WHAT YOU HAVE TO DO: Copy task. Retype the whole listing exactly, omitting any picture in it.

DATA SHOWN:
▬▬▬▬▬▬
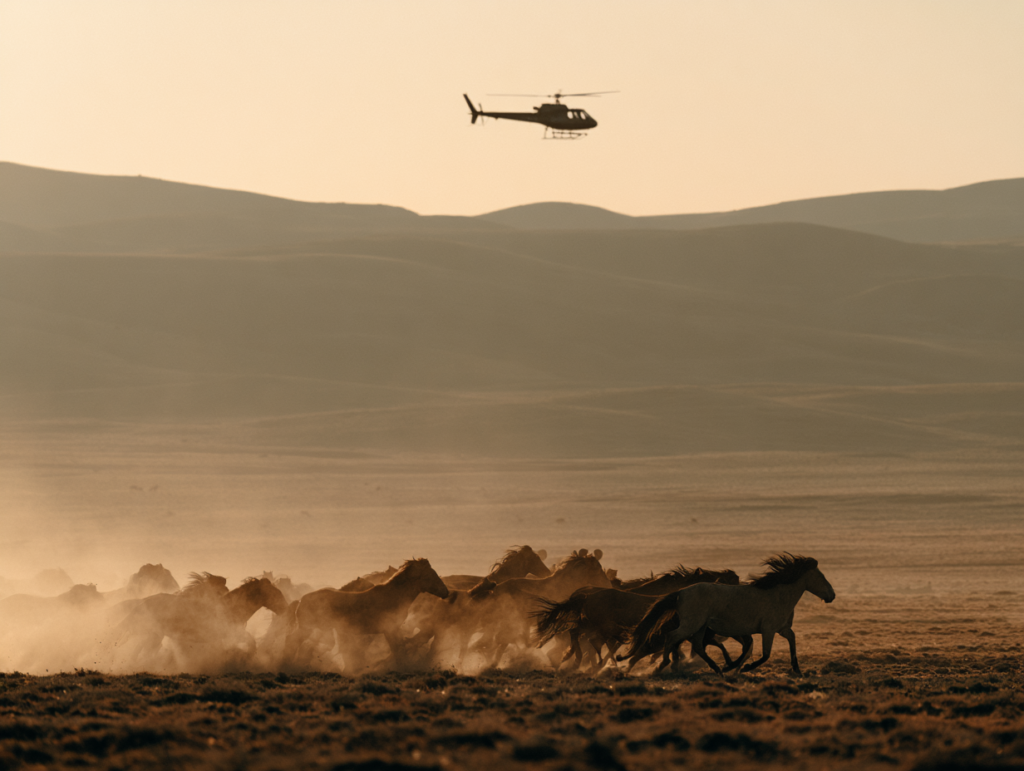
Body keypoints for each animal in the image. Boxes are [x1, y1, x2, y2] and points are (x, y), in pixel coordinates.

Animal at [284, 558, 448, 673]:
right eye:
▬▬▬▬▬▬
ANSWER SPACE:
Body keypoints for each animal in the image. Boxes are [x1, y1, x2, y2] and points are (x, y), in pixel coordinates.

Animal at [284, 558, 448, 673]:
right eye:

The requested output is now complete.